I look forward to your letters.  I mean poems~

19 comments:

Kerry O'Connor said...

Ooooh! That Emily Dickinson is one of my favourites! What a good idea this is, thanks Ella.

Kenia Cris said...

Love it! I'm writing mine, will come back later to link it! Excellent idea. <3

Kay L. Davies said...

I had so much fun being silly with yesterday's rondeau, perhaps I'll manage to be serious today. "Epistle" just means "letter" I know, and I've written plenty of letters, but "epistle" conjures up Serious Lessons from St. Paul in my mind. "Now, listen here, Ephesians, and listen good. You've got to live the way I say you should."
Sigh.
— K

Kay, Alberta, Canada
An Unfittie's Guide to Adventurous Travel

Mystic_Mom said...

I posted, and thanks for the great prompts and fun here!

shawnacymariekiker said...

HA! i had something sitting around but could never find the right context for it. a letter worked perfectly. :)
thanks a million!

Ella said...

You all are so fun today! I really enjoyed your comments~
My son's friend(a girl, but she has a boyfriend) came in while I was working on an article submission. I had it almost done. Got up to go tend laundry. When I returned she is on my computer. She infected it and my word document was rolling. I couldn't save it...gone! I did print out the rough draft, prior..augh~ I look forward to your letters I mean poems ;D

Ed Pilolla said...

i like dickinson's better, not that you asked for a vote:)

Sherry Blue Sky said...

I wrote a silly one after way too much caffeine, and in the afternoon too, so I likely will be posting wild poems in the wee hours this morning - that's what happens when the sensorily-deprived get Taken Out of an afternoon. Hee hee.

Sherry Blue Sky said...

Okay, as this site has one of the most erudite memberships on the internet, might I ask a question? In my interviewing, the word "favourite/favorite" comes up often. I see Kerry's spelling above, which is what I used to use, and it seems to be the one most often used in Canada. But in the States everyone seems to use favorite, so I started using THAT.When I look it up online, it comes both ways....... And now I am most dreadfully confused. What is the poll? I will abide by the majority vote, hee hee. (WAY too much caffeine today!)

Kenia Cris said...

I posted what should be read as a letter to Theo, Van Gogh's brother, a letter from a good friend or a lover - you'll find the best way to tell which of these. Thanks for an adorable prompt! <3

Kerry O'Connor said...

Hi Sherry.. I don't know about erudite (could just be I like the sound of my own voice ;) but the American dictionaries decided to drop the gratuitous 'U' a very long time ago. In all other parts of the world, English spelling is followed, which includes the silly old thing. Personally, I don't see the point in hanging on to it, but I am a sucker for tradition, so cling to the spelling rules I was taught in grade school.
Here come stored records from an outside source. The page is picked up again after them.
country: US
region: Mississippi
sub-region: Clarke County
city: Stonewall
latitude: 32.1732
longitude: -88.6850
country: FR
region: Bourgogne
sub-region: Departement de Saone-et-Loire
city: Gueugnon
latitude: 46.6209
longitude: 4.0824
I'm so thrilled to see many letters for my reading enjoyment here... I'm behind with mine again. Perhaps later, I'll have something worth showing.
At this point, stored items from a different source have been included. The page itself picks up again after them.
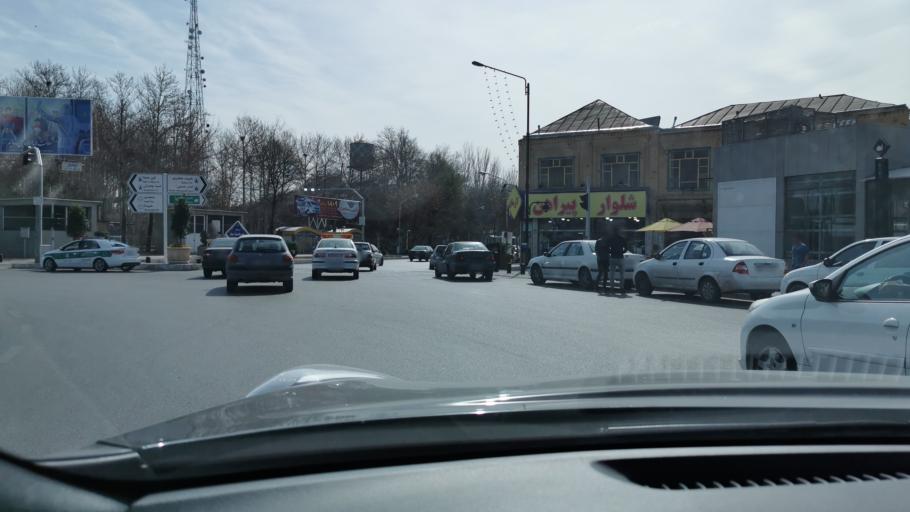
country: IR
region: Razavi Khorasan
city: Mashhad
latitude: 36.2909
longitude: 59.5859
shawnacymariekiker said...

shanyn - the link isn't working.
you can get to it (i think) by clicking your homepage, though. :)
also, i only use the u when i'm feeling extra spunky... no idea why.

Tiaden said...

I'm English so I put the u in there.
This poem(thing) is written in my half asleep, 'gods I hate mornings' state so appologies if not quite to the prompt.

Mystic_Mom said...

Shawnacy, and everyone who had the bad link, here is the correct one: http://sunflowershan.wordpress.com/2011/09/14/dear-me/

I must remember to check that no volunteer random words end up on the end of my url :-)
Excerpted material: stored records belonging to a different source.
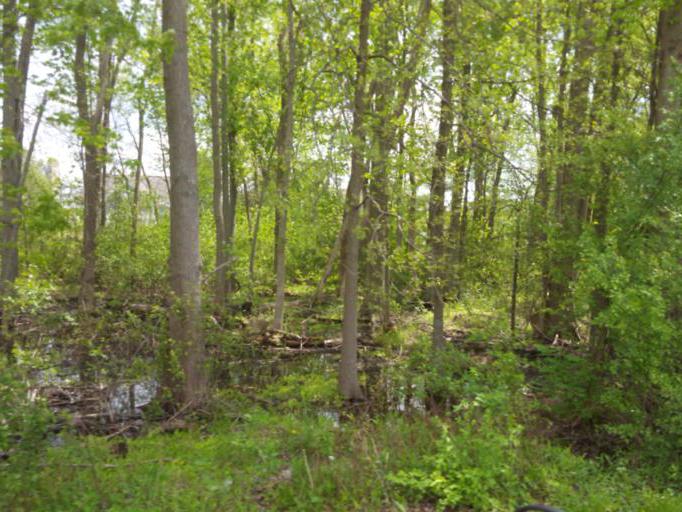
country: US
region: Ohio
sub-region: Perry County
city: Thornport
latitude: 39.9199
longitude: -82.4272
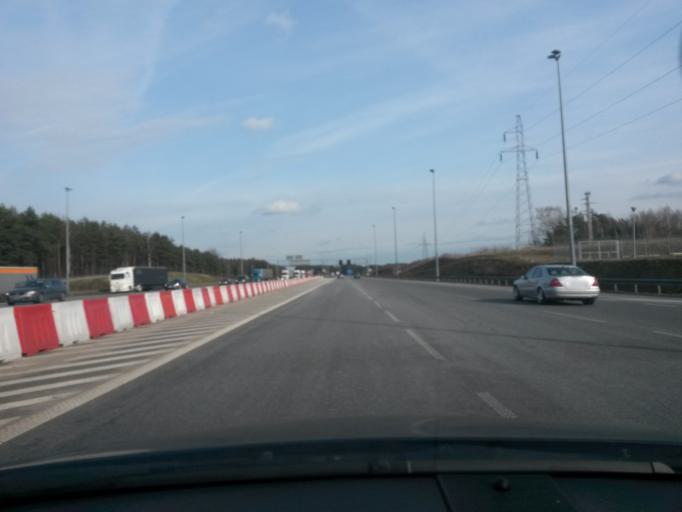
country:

I use the u because I'm Canadian and it gives me a little laugh when my spell check wants to leave jagged red lines under my Canuck spelled words! :-)

Laurie Kolp said...

Thanks, Ella, for the inspiration!

Philip Thrift said...

"To: Miss Emily Dickinson"

Kerry O'Connor said...

@Shen, unfortunately the link you provided is not working.. Will you try to link up again?

Tiaden said...

Thanks Kerry - No idea why the other link did't work, was fine when I did a direct copy/paste into my browser, but computers aren't particularly fond of me! I've linked direct to the front page of my blog this time, with the poem as the top one 'Little one, a note'

Ella said...

I have been sick and trying to play catch up! I am really enjoying your poems!